Repeat word for word the line with "the scene) (cm)." and every line after it until the records below run out.

*** Source data

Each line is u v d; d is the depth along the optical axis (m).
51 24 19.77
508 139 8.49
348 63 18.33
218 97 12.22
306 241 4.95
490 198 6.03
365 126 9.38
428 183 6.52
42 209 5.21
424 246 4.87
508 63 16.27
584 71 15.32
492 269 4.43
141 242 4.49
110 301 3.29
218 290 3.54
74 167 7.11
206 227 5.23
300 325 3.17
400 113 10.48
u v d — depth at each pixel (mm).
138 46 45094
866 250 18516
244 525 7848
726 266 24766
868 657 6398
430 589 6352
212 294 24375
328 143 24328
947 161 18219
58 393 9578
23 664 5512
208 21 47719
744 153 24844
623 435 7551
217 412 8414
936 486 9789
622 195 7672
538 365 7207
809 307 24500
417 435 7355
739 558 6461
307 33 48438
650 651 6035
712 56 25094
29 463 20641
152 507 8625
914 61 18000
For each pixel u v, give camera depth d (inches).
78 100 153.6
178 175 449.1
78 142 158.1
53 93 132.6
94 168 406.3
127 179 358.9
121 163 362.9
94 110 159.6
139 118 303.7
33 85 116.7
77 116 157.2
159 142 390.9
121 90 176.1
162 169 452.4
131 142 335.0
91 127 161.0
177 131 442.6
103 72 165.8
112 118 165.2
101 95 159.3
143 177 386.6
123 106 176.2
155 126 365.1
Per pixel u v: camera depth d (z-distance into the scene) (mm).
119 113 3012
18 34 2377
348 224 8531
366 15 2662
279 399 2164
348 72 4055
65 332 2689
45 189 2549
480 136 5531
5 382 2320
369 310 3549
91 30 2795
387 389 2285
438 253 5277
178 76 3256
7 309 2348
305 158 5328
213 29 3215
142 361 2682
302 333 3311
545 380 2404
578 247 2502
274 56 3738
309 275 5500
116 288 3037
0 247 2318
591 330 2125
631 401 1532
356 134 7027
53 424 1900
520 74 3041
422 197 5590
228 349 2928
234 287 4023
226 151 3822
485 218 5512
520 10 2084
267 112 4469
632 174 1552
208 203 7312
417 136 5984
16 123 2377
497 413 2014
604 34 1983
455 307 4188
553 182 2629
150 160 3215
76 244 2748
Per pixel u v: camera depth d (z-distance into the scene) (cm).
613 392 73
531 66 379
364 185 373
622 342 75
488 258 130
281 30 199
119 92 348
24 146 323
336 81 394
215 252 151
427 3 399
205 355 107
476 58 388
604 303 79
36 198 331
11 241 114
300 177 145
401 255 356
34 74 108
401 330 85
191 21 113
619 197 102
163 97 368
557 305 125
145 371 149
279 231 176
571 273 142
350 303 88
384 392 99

******

**Written answer:**
Per pixel u v: camera depth d (z-distance into the scene) (cm).
613 392 73
531 66 379
364 185 373
622 342 75
488 258 130
281 30 199
119 92 348
24 146 323
336 81 394
215 252 151
427 3 399
205 355 107
476 58 388
604 303 79
36 198 331
11 241 114
300 177 145
401 255 356
34 74 108
401 330 85
191 21 113
619 197 102
163 97 368
557 305 125
145 371 149
279 231 176
571 273 142
350 303 88
384 392 99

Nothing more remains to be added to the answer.